The poskim dispute whether the obligation to say Hallel on days the Jews were saved from distress is biblically or rabbinically mandated? The author of Halachot Gedolot (the Behag) and other Rishonim hold that it is a biblical obligation. (Until King David’s time, no specific formula for praising Hashem was instituted; everyone would compose his own, private thanksgiving prayer. After David composed the Book of Psalms, however, the prophets instituted that we say specific chapters of Psalms, by which we fulfill the mitzvah of praising and thanking Hashem.) According to the Rambam, the whole concept of saying Hallel – whether on the biblical holidays, or in commemoration of the salvations that God performed for the Jews – is a rabbinic mitzvah.

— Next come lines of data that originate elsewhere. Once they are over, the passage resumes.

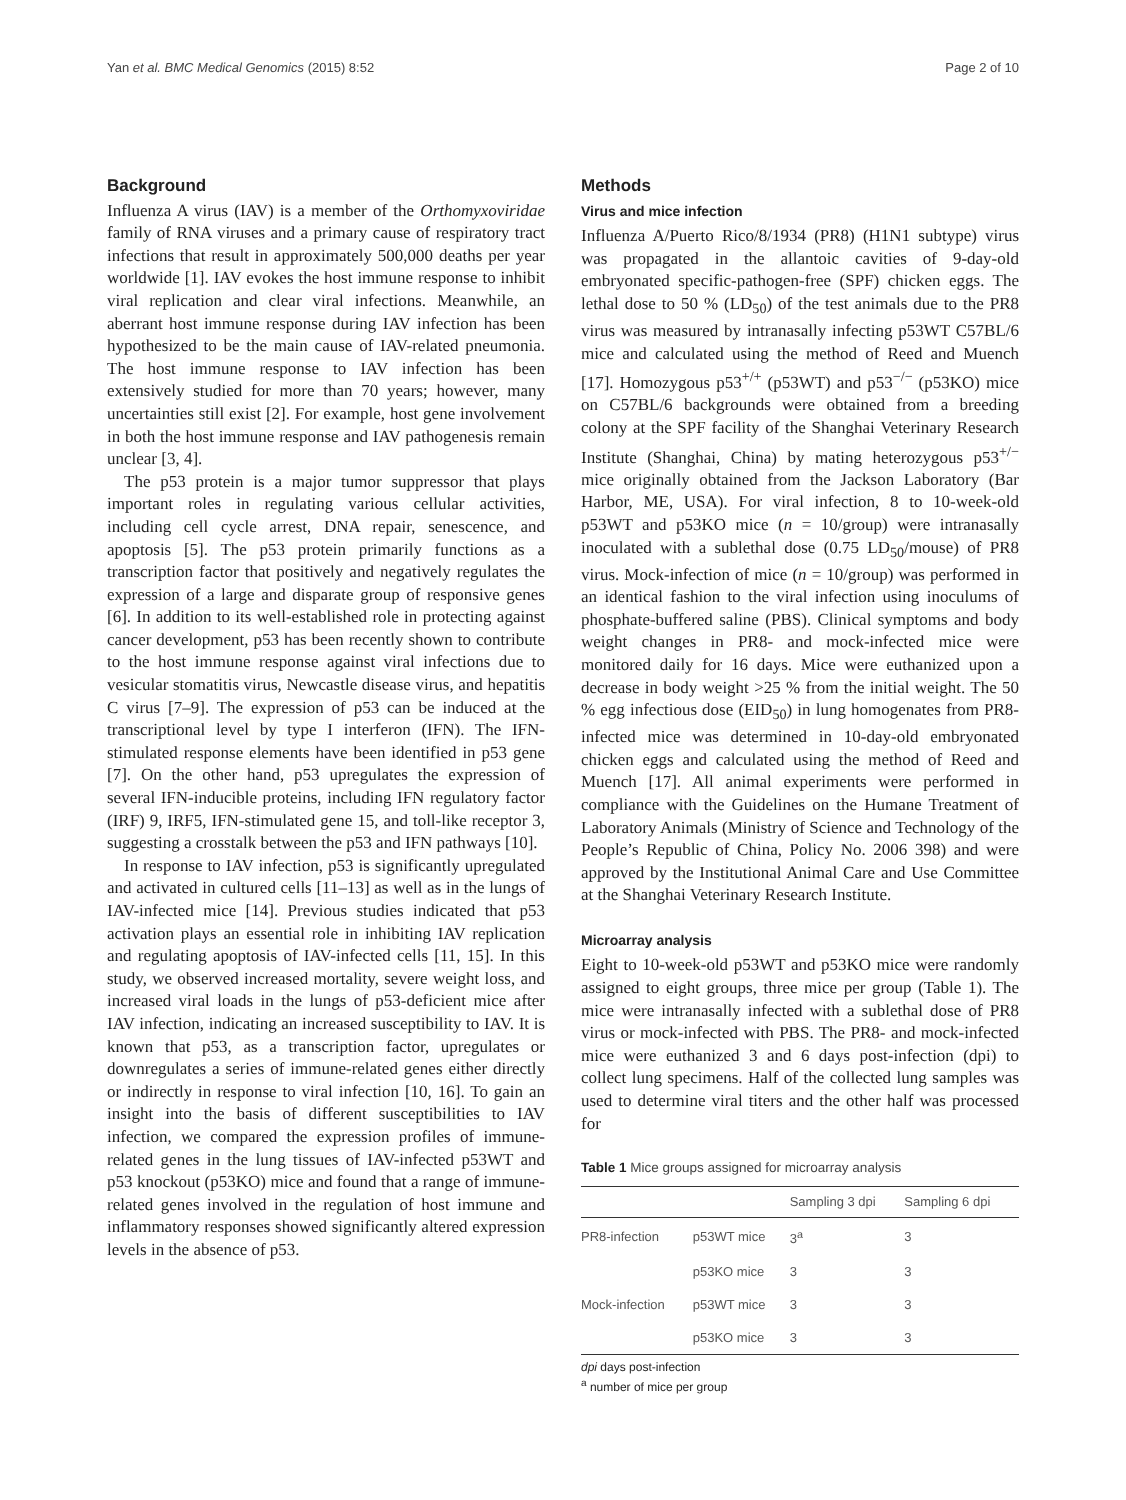Yan et al. BMC Medical Genomics (2015) 8:52 Page 2 of 10
Background
Influenza A virus (IAV) is a member of the Orthomyxoviridae family of RNA viruses and a primary cause of respiratory tract infections that result in approximately 500,000 deaths per year worldwide [1]. IAV evokes the host immune response to inhibit viral replication and clear viral infections. Meanwhile, an aberrant host immune response during IAV infection has been hypothesized to be the main cause of IAV-related pneumonia. The host immune response to IAV infection has been extensively studied for more than 70 years; however, many uncertainties still exist [2]. For example, host gene involvement in both the host immune response and IAV pathogenesis remain unclear [3, 4].
The p53 protein is a major tumor suppressor that plays important roles in regulating various cellular activities, including cell cycle arrest, DNA repair, senescence, and apoptosis [5]. The p53 protein primarily functions as a transcription factor that positively and negatively regulates the expression of a large and disparate group of responsive genes [6]. In addition to its well-established role in protecting against cancer development, p53 has been recently shown to contribute to the host immune response against viral infections due to vesicular stomatitis virus, Newcastle disease virus, and hepatitis C virus [7–9]. The expression of p53 can be induced at the transcriptional level by type I interferon (IFN). The IFN-stimulated response elements have been identified in p53 gene [7]. On the other hand, p53 upregulates the expression of several IFN-inducible proteins, including IFN regulatory factor (IRF) 9, IRF5, IFN-stimulated gene 15, and toll-like receptor 3, suggesting a crosstalk between the p53 and IFN pathways [10].
In response to IAV infection, p53 is significantly upregulated and activated in cultured cells [11–13] as well as in the lungs of IAV-infected mice [14]. Previous studies indicated that p53 activation plays an essential role in inhibiting IAV replication and regulating apoptosis of IAV-infected cells [11, 15]. In this study, we observed increased mortality, severe weight loss, and increased viral loads in the lungs of p53-deficient mice after IAV infection, indicating an increased susceptibility to IAV. It is known that p53, as a transcription factor, upregulates or downregulates a series of immune-related genes either directly or indirectly in response to viral infection [10, 16]. To gain an insight into the basis of different susceptibilities to IAV infection, we compared the expression profiles of immune-related genes in the lung tissues of IAV-infected p53WT and p53 knockout (p53KO) mice and found that a range of immune-related genes involved in the regulation of host immune and inflammatory responses showed significantly altered expression levels in the absence of p53.
Methods
Virus and mice infection
Influenza A/Puerto Rico/8/1934 (PR8) (H1N1 subtype) virus was propagated in the allantoic cavities of 9-day-old embryonated specific-pathogen-free (SPF) chicken eggs. The lethal dose to 50 % (LD<sub>50</sub>) of the test animals due to the PR8 virus was measured by intranasally infecting p53WT C57BL/6 mice and calculated using the method of Reed and Muench [17]. Homozygous p53<sup>+/+</sup> (p53WT) and p53<sup>−/−</sup> (p53KO) mice on C57BL/6 backgrounds were obtained from a breeding colony at the SPF facility of the Shanghai Veterinary Research Institute (Shanghai, China) by mating heterozygous p53<sup>+/−</sup> mice originally obtained from the Jackson Laboratory (Bar Harbor, ME, USA). For viral infection, 8 to 10-week-old p53WT and p53KO mice (n = 10/group) were intranasally inoculated with a sublethal dose (0.75 LD<sub>50</sub>/mouse) of PR8 virus. Mock-infection of mice (n = 10/group) was performed in an identical fashion to the viral infection using inoculums of phosphate-buffered saline (PBS). Clinical symptoms and body weight changes in PR8- and mock-infected mice were monitored daily for 16 days. Mice were euthanized upon a decrease in body weight >25 % from the initial weight. The 50 % egg infectious dose (EID<sub>50</sub>) in lung homogenates from PR8-infected mice was determined in 10-day-old embryonated chicken eggs and calculated using the method of Reed and Muench [17]. All animal experiments were performed in compliance with the Guidelines on the Humane Treatment of Laboratory Animals (Ministry of Science and Technology of the People’s Republic of China, Policy No. 2006 398) and were approved by the Institutional Animal Care and Use Committee at the Shanghai Veterinary Research Institute.
Microarray analysis
Eight to 10-week-old p53WT and p53KO mice were randomly assigned to eight groups, three mice per group (Table 1). The mice were intranasally infected with a sublethal dose of PR8 virus or mock-infected with PBS. The PR8- and mock-infected mice were euthanized 3 and 6 days post-infection (dpi) to collect lung specimens. Half of the collected lung samples was used to determine viral titers and the other half was processed for
Table 1 Mice groups assigned for microarray analysis
| | | Sampling 3 dpi | Sampling 6 dpi |
| --- | --- | --- | --- |
| PR8-infection | p53WT mice | 3<sup>a</sup> | 3 |
| | p53KO mice | 3 | 3 |
| Mock-infection | p53WT mice | 3 | 3 |
| | p53KO mice | 3 | 3 |
dpi days post-infection
<sup>a</sup> number of mice per group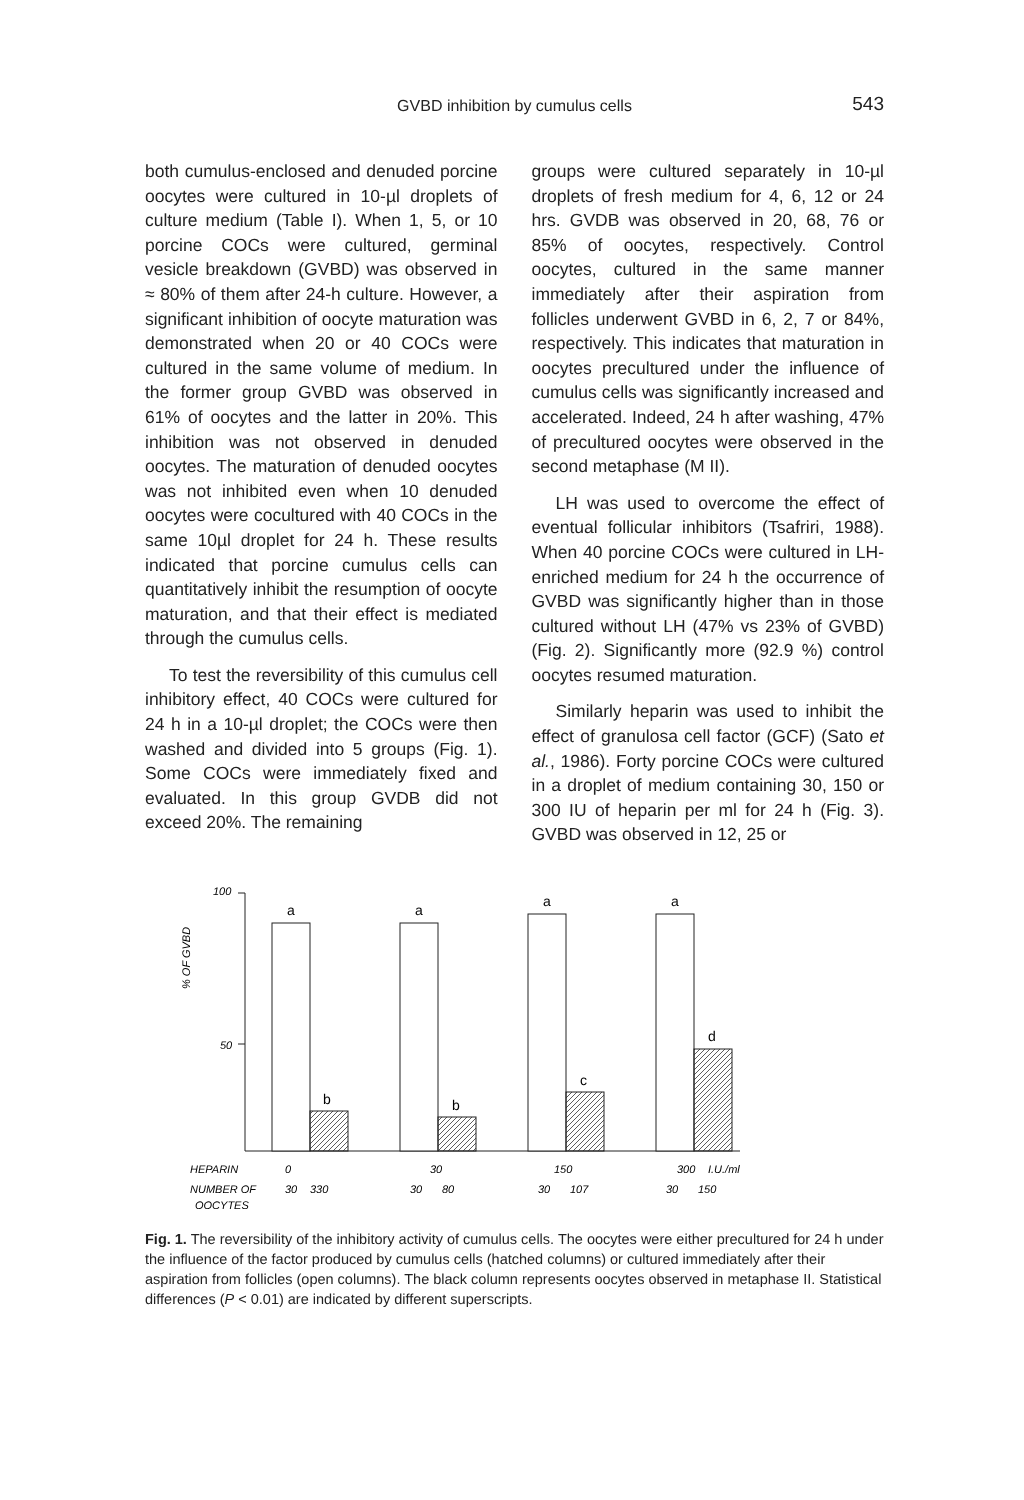GVBD inhibition by cumulus cells 543
both cumulus-enclosed and denuded porcine oocytes were cultured in 10-µl droplets of culture medium (Table I). When 1, 5, or 10 porcine COCs were cultured, germinal vesicle breakdown (GVBD) was observed in ≈ 80% of them after 24-h culture. However, a significant inhibition of oocyte maturation was demonstrated when 20 or 40 COCs were cultured in the same volume of medium. In the former group GVBD was observed in 61% of oocytes and the latter in 20%. This inhibition was not observed in denuded oocytes. The maturation of denuded oocytes was not inhibited even when 10 denuded oocytes were cocultured with 40 COCs in the same 10µl droplet for 24 h. These results indicated that porcine cumulus cells can quantitatively inhibit the resumption of oocyte maturation, and that their effect is mediated through the cumulus cells.
To test the reversibility of this cumulus cell inhibitory effect, 40 COCs were cultured for 24 h in a 10-µl droplet; the COCs were then washed and divided into 5 groups (Fig. 1). Some COCs were immediately fixed and evaluated. In this group GVDB did not exceed 20%. The remaining
groups were cultured separately in 10-µl droplets of fresh medium for 4, 6, 12 or 24 hrs. GVDB was observed in 20, 68, 76 or 85% of oocytes, respectively. Control oocytes, cultured in the same manner immediately after their aspiration from follicles underwent GVBD in 6, 2, 7 or 84%, respectively. This indicates that maturation in oocytes precultured under the influence of cumulus cells was significantly increased and accelerated. Indeed, 24 h after washing, 47% of precultured oocytes were observed in the second metaphase (M II).
LH was used to overcome the effect of eventual follicular inhibitors (Tsafriri, 1988). When 40 porcine COCs were cultured in LH-enriched medium for 24 h the occurrence of GVBD was significantly higher than in those cultured without LH (47% vs 23% of GVBD) (Fig. 2). Significantly more (92.9 %) control oocytes resumed maturation.
Similarly heparin was used to inhibit the effect of granulosa cell factor (GCF) (Sato et al., 1986). Forty porcine COCs were cultured in a droplet of medium containing 30, 150 or 300 IU of heparin per ml for 24 h (Fig. 3). GVBD was observed in 12, 25 or
100
50
% OF GVBD
a
b
a
b
a
c
a
d
HEPARIN
0
30
150
300
I.U./ml
NUMBER OF
30
330
30
80
30
107
30
150
OOCYTES
Fig. 1. The reversibility of the inhibitory activity of cumulus cells. The oocytes were either precultured for 24 h under the influence of the factor produced by cumulus cells (hatched columns) or cultured immediately after their aspiration from follicles (open columns). The black column represents oocytes observed in metaphase II. Statistical differences (P < 0.01) are indicated by different superscripts.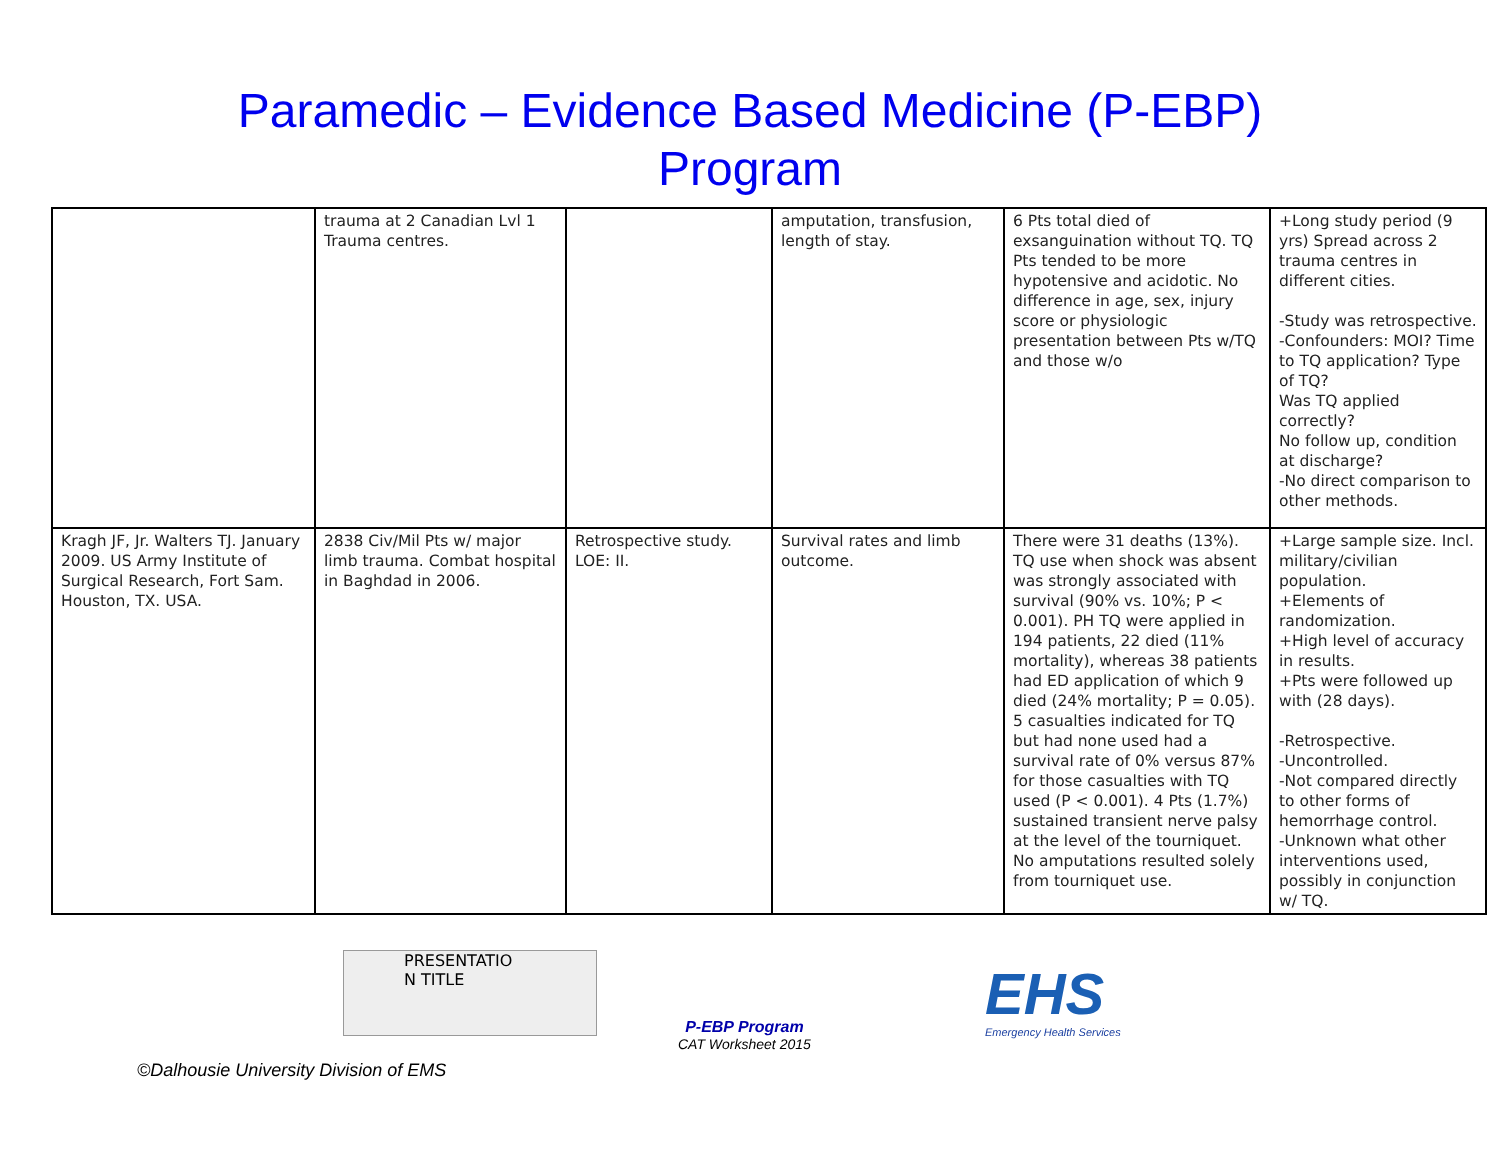Paramedic – Evidence Based Medicine (P-EBP)
Program
| | trauma at 2 Canadian Lvl 1 Trauma centres. | | amputation, transfusion, length of stay. | 6 Pts total died of exsanguination without TQ. TQ Pts tended to be more hypotensive and acidotic. No difference in age, sex, injury score or physiologic presentation between Pts w/TQ and those w/o | +Long study period (9 yrs) Spread across 2 trauma centres in different cities. -Study was retrospective. -Confounders: MOI? Time to TQ application? Type of TQ? Was TQ applied correctly? No follow up, condition at discharge? -No direct comparison to other methods. |
| Kragh JF, Jr. Walters TJ. January 2009. US Army Institute of Surgical Research, Fort Sam. Houston, TX. USA. | 2838 Civ/Mil Pts w/ major limb trauma. Combat hospital in Baghdad in 2006. | Retrospective study. LOE: II. | Survival rates and limb outcome. | There were 31 deaths (13%). TQ use when shock was absent was strongly associated with survival (90% vs. 10%; P < 0.001). PH TQ were applied in 194 patients, 22 died (11% mortality), whereas 38 patients had ED application of which 9 died (24% mortality; P = 0.05). 5 casualties indicated for TQ but had none used had a survival rate of 0% versus 87% for those casualties with TQ used (P < 0.001). 4 Pts (1.7%) sustained transient nerve palsy at the level of the tourniquet. No amputations resulted solely from tourniquet use. | +Large sample size. Incl. military/civilian population. +Elements of randomization. +High level of accuracy in results. +Pts were followed up with (28 days). -Retrospective. -Uncontrolled. -Not compared directly to other forms of hemorrhage control. -Unknown what other interventions used, possibly in conjunction w/ TQ. |
PRESENTATIO
N TITLE
P-EBP Program
CAT Worksheet 2015
EHS
Emergency Health Services
©Dalhousie University Division of EMS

The Netziv posits (She’iltot 26:1) that reciting Hallel at the time a miracle occurs, as [the Jews did when they sang] the Song at the Sea, is a biblical commandment, while reciting it every year after that is a rabbinic mitzvah. The Chatam Sofer implies that the biblical commandment exists every year (O.C. 208, s.v. u’mikol makom; Y.D. end of 233).
* [The exact source of this statement is unknown, but it is commonly quoted in the name of Chazal. See Responsa Yaskil Avdi, vol. 6, O.C. 10:8.]